Good and bad for renewables

But others said low oil prices could prove a boon to renewable development. Some $270 billion is invested annually in renewables now, a figure activists say needs to double globally for 2030 emission targets to be met.

"Low oil prices are a mixed bag, but one of the things they do is free up capital that can be invested in renewables,” said Jamie Henn, a spokesman for the climate advocacy group Those savings for petroleum-reliant countries and companies could be spent on long-term commitments to alternative resources that give off less carbon dioxide.

Henn said two other possible outcomes of low oil prices are a public more willing to accept a tax on carbon and a drop in oil industry profits, driving investors to renewable energies.

Maria van der Hoeven, head of the International Energy Agency, a Paris-based intergovernmental organization, called low oil prices a “golden opportunity” to make plans for renewable infrastructure development, including cutting incentives for hydrocarbon production and phasing out fossil fuel subsidies, according to Reuters. 

Despite advances, renewables account for only one-tenth of annual U.S. energy consumption.
Sean Gallup / Getty Images

But low prices at gas pumps could hamper that vision. The price of a gallon of gas dropped 2 cents a day during the last two weeks, to a five-year low of $2.48, giving the petroleum-dependent transportation and travel sectors a significant boost. For consumers, SUV sales are ticking upward, partly in response to cheaper fuel.

Overall, the picture is mixed. The use of renewable generating capacity (including hydroelectric, biomass and geothermal) continues to increase, but as a share of overall electricity production, natural gas growth has dominated the picture — largely thanks to the hydraulic fracturing boom reducing prices.

At the same time, renewable energy sources are growing. A massive new photovoltaic installation in California is helping beat last year’s record for solar power generation. Alternative energy sources are gradually becoming more competitive, with solar projected to be as affordable as wind in the next decade.

And some advocates argue that regulatory difficulties, not low oil prices, are actually the biggest barrier to renewables growth.

Debating the geopolitics

For now, it looks likely the oil price slide will continue. OPEC appears unwilling to make any moves to tighten supply, with more than a million barrels of excess production each day.
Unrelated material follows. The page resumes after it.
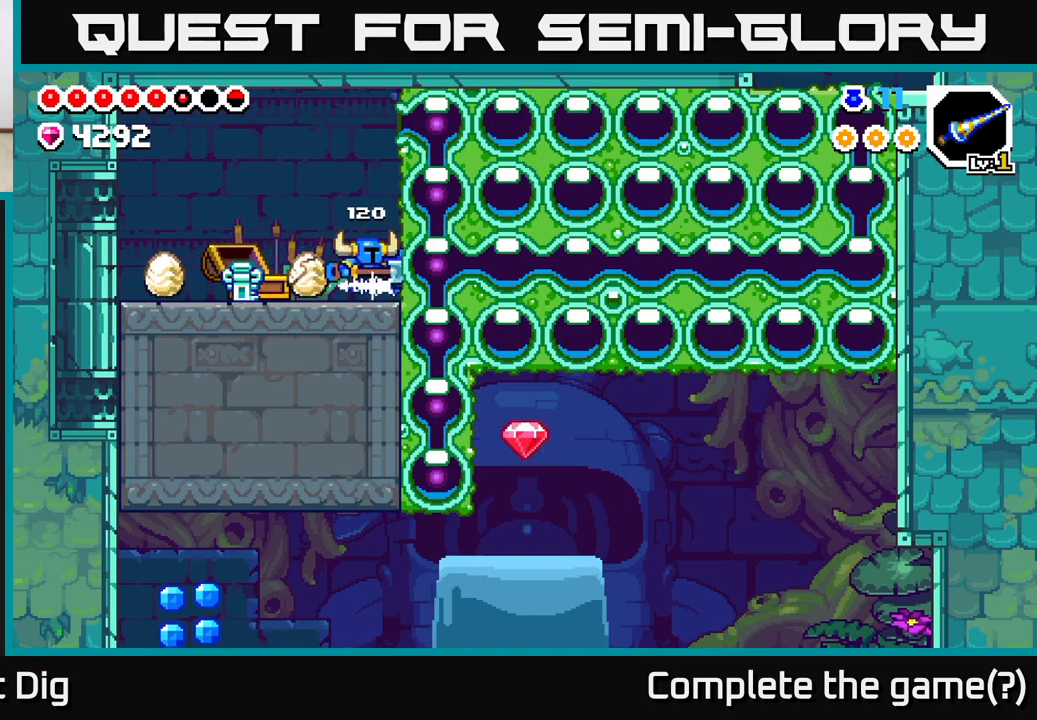
{"buttons": ["DPAD_DOWN"], "left_stick": "center", "right_stick": "center", "events": [[67, "X", "down"], [200, "X", "up"], [300, "X", "down"], [383, "DPAD_DOWN", "down"], [417, "X", "up"], [433, "DPAD_RIGHT", "up"]]}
Falling oil prices are having a profound geopolitical impact. Low-cost energy is theoretically good for any economy dependent on outside sources, and higher oil costs are associated with recessions in those countries. On the other hand, Russia, Iran and other net exporters like Nigeria and Venezuela suffer — needing to sell oil at $100 or more per barrel to keep budgets balanced.

Experts believe that Saudi Arabia’s calculation to maintain current production levels is partly based on the logic that low prices punish new high-cost producers in North America and will drive many of them out of business — eventually shrinking the supply and driving prices back up. 
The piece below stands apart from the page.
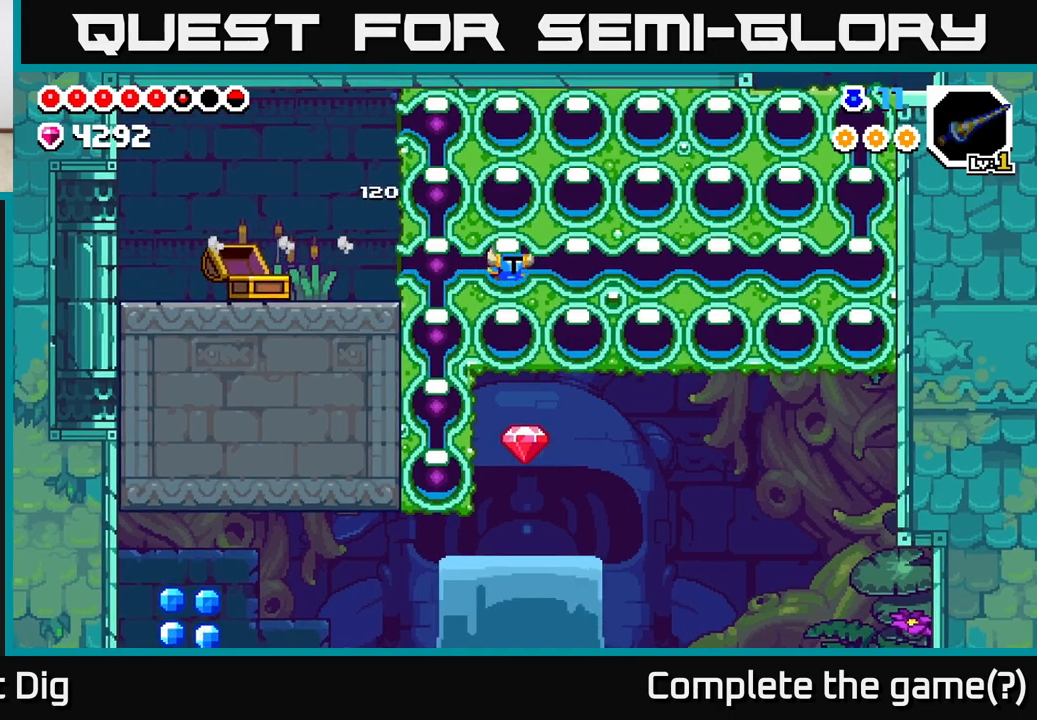
{"buttons": [], "left_stick": "center", "right_stick": "center", "events": [[17, "X", "down"], [150, "X", "up"], [233, "X", "down"], [350, "X", "up"], [433, "DPAD_DOWN", "up"]]}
The larger geopolitical impact of the shift could depend on the duration of the price depression. “Oil prices are cyclical, and we’ve seen this before,” said Lorne Stockman, the research director at Oil Change International, a nonprofit based in Washington, D.C. “Each time it happens, it’s a little bit different. But they will go up again. If you’re making long-term purchase like buying a new vehicle based on gas prices today, you’d be unwise.”

Current reality

40 billion tons

Annual world CO2 emissions, a record high

400 parts per million

CO2 in atmosphere, much greater than target of 350


5 degree F increase

Conservative prediction of temperature rise by 2050

15-inch higher sea level

Estimate for Manhattan waters by 2050

In the meantime, global efforts to combat climate change continue. Despite some pessimism about the slow pace of talks, international cooperation was boosted by a joint Chinese-U.S. climate pledge last month. China has promised to peak its emissions by 2030, with one-fifth of its energy coming from renewable sources. Like 195 other nations, the U.S. will be setting its own long-term aims but has already committed to doubling previous reduction targets.

Key to reducing carbon footprint is lessening the carbon intensity of the of energy sources — a central part of the vision going into next year’s climate change conference in France. Countries are aiming to seal a final Paris alliance deal by the end of next year, and a loose, nonbinding framework is being considered.
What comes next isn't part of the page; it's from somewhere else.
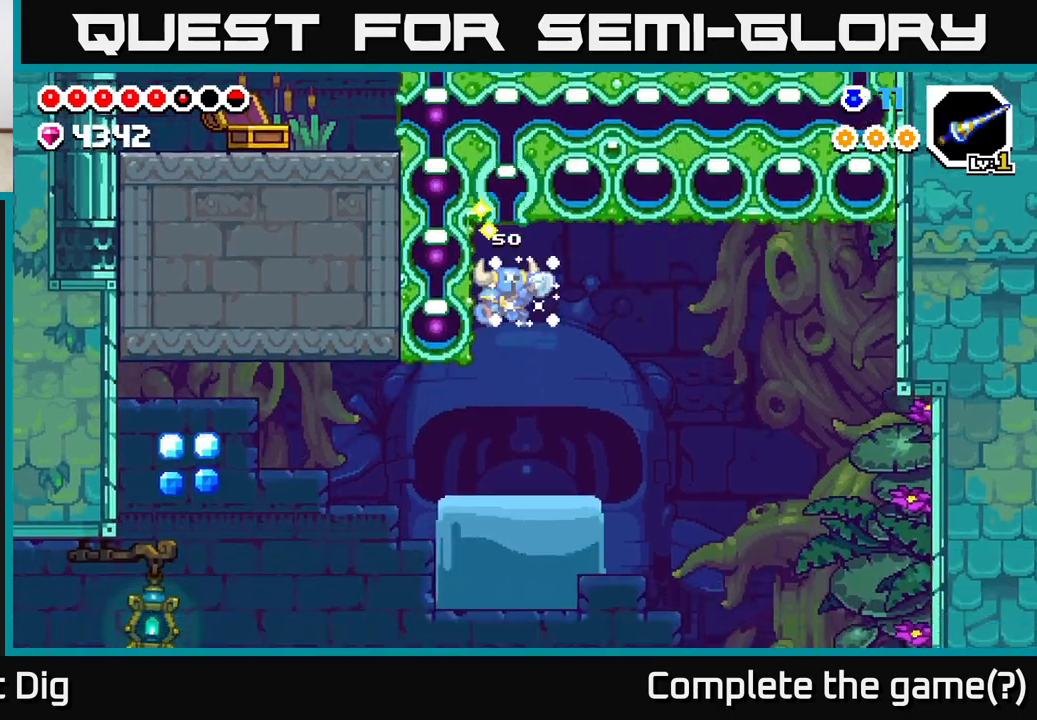
{"buttons": ["DPAD_LEFT"], "left_stick": "center", "right_stick": "center", "events": [[417, "DPAD_LEFT", "down"]]}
But that will not satisfy most activists and countries already experiencing the effects of climate change, which demand more decisive action to avert disaster. Most studies indicate current cutbacks are insufficient to cap the global temperature increase at the widely cited threshold of 3.6 degrees Fahrenheit.

Atmospheric carbon dioxide is quickly approaching 400 parts per million (ppm), well above a frequently cited goal of 350 ppm. Lee, the Harvard environment expert, recommended focusing on a 450 target instead.

“Forget the 350 goal,” he said. “We’re not even going to come close.” But on the bright side, he added, “we’re beginning to see signs of things that countries four to five years ago just were not doing. We’re making progress.”

Stockman agreed. “I’m encouraged by Lima,” he said, referring to the U.N. climate negotiations this month in Peru. He added that the participants had a clear view of "the writing on the wall with climate change.”

“The younger generation is fired up about the future,” he said. “But I still probably wouldn’t invest in seafront property in New Jersey right now.”